How to Maximize the value of your Employee Benefits

There are many components that contribute to sound financial planning. Most of us are aware of the importance of spending less, saving more and sticking to a budget. However many people fail to recognize how some employee benefits can contribute to the household budget. Group health insurance, 401(k) plans and paid vacation days are some of the benefits offered by employers that are understood with relative ease, but there are other benefits that people may not know about or know enough about to gain the full advantage. One of those benefits provided by employers is a Flexible Spending Account (FSA).

Demystifying Flexible Spending Plans.

Also called a flex plan or reimbursement account, a FSA is an employer-sponsored benefit that allows you to pay for eligible expenses on a pre-tax basis. Eligible expenses include medical expenses not covered by your current health insurance such as deductibles, office visits, etc; as well as child or dependent care expenses. If you employer offers this plan and you anticipate incurring any of these expenses you should be taking advantage of this valuable benefit.

How does a Flexible Spending Plan benefit me?

Contributions made to your FSA are deducted from your pay before your Federal, State, and Social Security Taxes are deducted which means they are not reported to the IRS. This results in your taxable income decreasing while your spendable income is increased. You could potentially save hundreds or thousands of dollars by participating in the plan.

How does an FSA Work?

If you are planning on taking advantage of this valuable benefit from your employer, they will ask you at the beginning of the plan year (usually January 1st) how much you would like to contribute for the year. There are limits for both medical and dependent care plans so you will have a guideline regarding how much you are allowed to contribute. Once you determine how much you are contributing you can expect to see equal deductions taken from your paycheck each pay period for the plan year. That money is set aside in an account by your employer for reimbursement throughout the year as you pay for medical or dependent costs not covered elsewhere.

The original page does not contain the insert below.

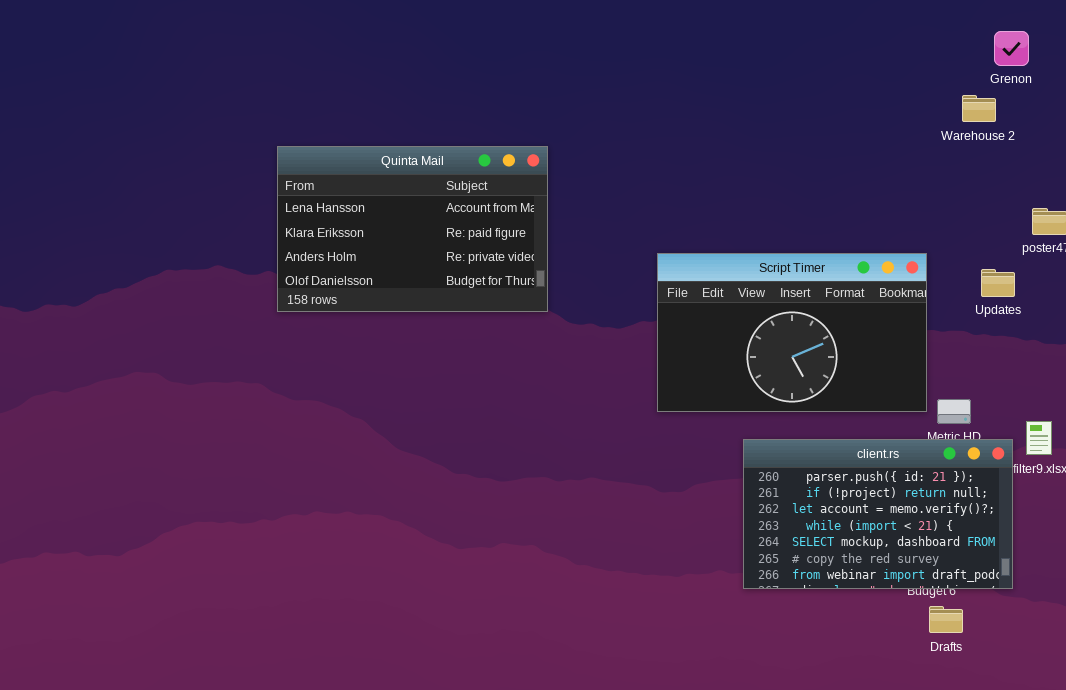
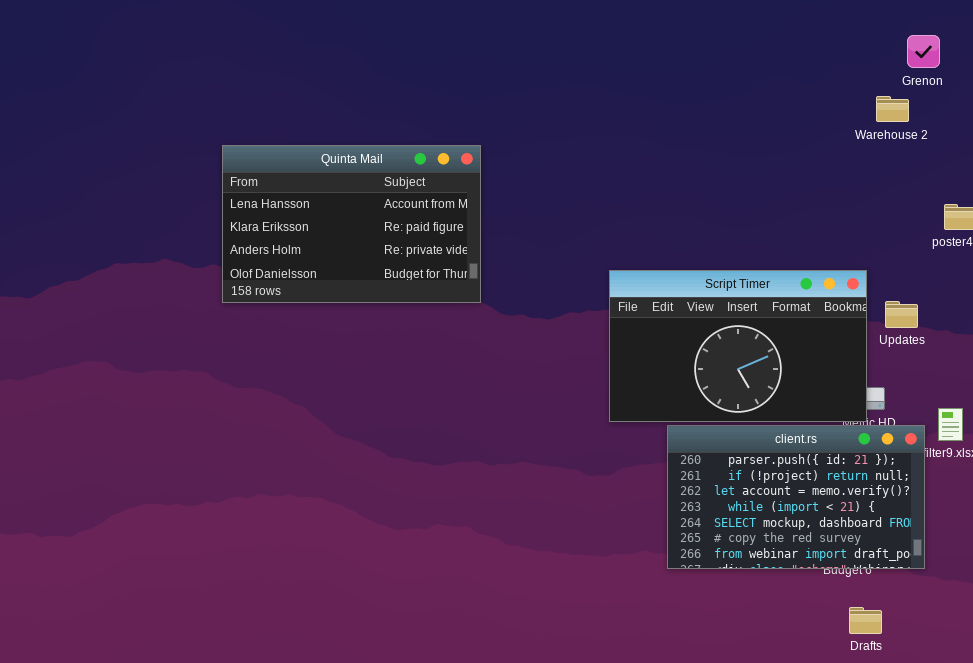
Script Timer: [657,253,927,412] -> [609,270,867,422], moved
Updates: [981,269,1015,297] -> [885,301,918,328], moved
Drafts: [929,606,963,633] -> [849,607,882,634], moved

When determining how much you would like to contribute for the year you should take a close look at your previous medical or dependent care needs. Some people think by contributing the maximum amount they are safe, however this benefit is a use-it-or-lose-it type of benefit. If at the end of the plan year you have not used all the money that you have had deducted you will have to forfeit the remaining amount. Individual companies set the limit for medical care accounts, while dependent care accounts have a strict Federal limit of $5,000 per family. That means if each parent participates in a FSA plan the limit for BOTH persons cannot exceed $5,000 combined.

In a time where many families are struggling to get by, it is imperative to understand benefits available to you at your workplace. If you have any questions about what type of benefits are available to you or how they work, make the effort to contact your human resources department to get a better understanding how these benefits can help you and your family.